===== Material for this task

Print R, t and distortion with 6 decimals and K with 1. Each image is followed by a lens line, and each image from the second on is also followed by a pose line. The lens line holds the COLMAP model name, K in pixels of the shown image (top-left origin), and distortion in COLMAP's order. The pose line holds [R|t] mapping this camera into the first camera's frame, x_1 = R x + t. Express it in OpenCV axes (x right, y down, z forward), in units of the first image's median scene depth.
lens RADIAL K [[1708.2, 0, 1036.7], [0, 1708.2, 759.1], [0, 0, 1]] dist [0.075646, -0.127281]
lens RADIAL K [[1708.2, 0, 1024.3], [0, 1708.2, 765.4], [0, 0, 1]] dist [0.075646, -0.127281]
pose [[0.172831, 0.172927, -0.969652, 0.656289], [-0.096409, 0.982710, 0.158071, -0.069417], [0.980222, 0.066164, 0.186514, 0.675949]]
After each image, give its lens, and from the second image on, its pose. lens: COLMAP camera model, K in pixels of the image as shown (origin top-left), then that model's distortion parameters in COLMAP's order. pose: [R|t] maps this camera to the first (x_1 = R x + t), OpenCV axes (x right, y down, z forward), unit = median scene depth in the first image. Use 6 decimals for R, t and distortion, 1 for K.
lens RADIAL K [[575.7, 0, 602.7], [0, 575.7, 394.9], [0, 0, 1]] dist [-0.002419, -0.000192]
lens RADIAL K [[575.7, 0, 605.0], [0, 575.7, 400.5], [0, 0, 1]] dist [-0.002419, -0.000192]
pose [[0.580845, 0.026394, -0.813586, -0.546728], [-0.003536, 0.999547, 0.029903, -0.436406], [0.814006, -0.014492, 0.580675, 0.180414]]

==========

Render the material from the line containing "After each image, give" through the end of the material as a two-column CSV with columns named request and answer. Use one row per request and put each request and its answer in a single quoted field, replacing line breaks with spaces.

request,answer
"After each image, give its lens, and from the second image on, its pose. lens: COLMAP camera model, K in pixels of the image as shown (origin top-left), then that model's distortion parameters in COLMAP's order. pose: [R|t] maps this camera to the first (x_1 = R x + t), OpenCV axes (x right, y down, z forward), unit = median scene depth in the first image. Use 6 decimals for R, t and distortion, 1 for K.","lens RADIAL K [[575.7, 0, 602.7], [0, 575.7, 394.9], [0, 0, 1]] dist [-0.002419, -0.000192] lens RADIAL K [[575.7, 0, 605.0], [0, 575.7, 400.5], [0, 0, 1]] dist [-0.002419, -0.000192] pose [[0.580845, 0.026394, -0.813586, -0.546728], [-0.003536, 0.999547, 0.029903, -0.436406], [0.814006, -0.014492, 0.580675, 0.180414]]"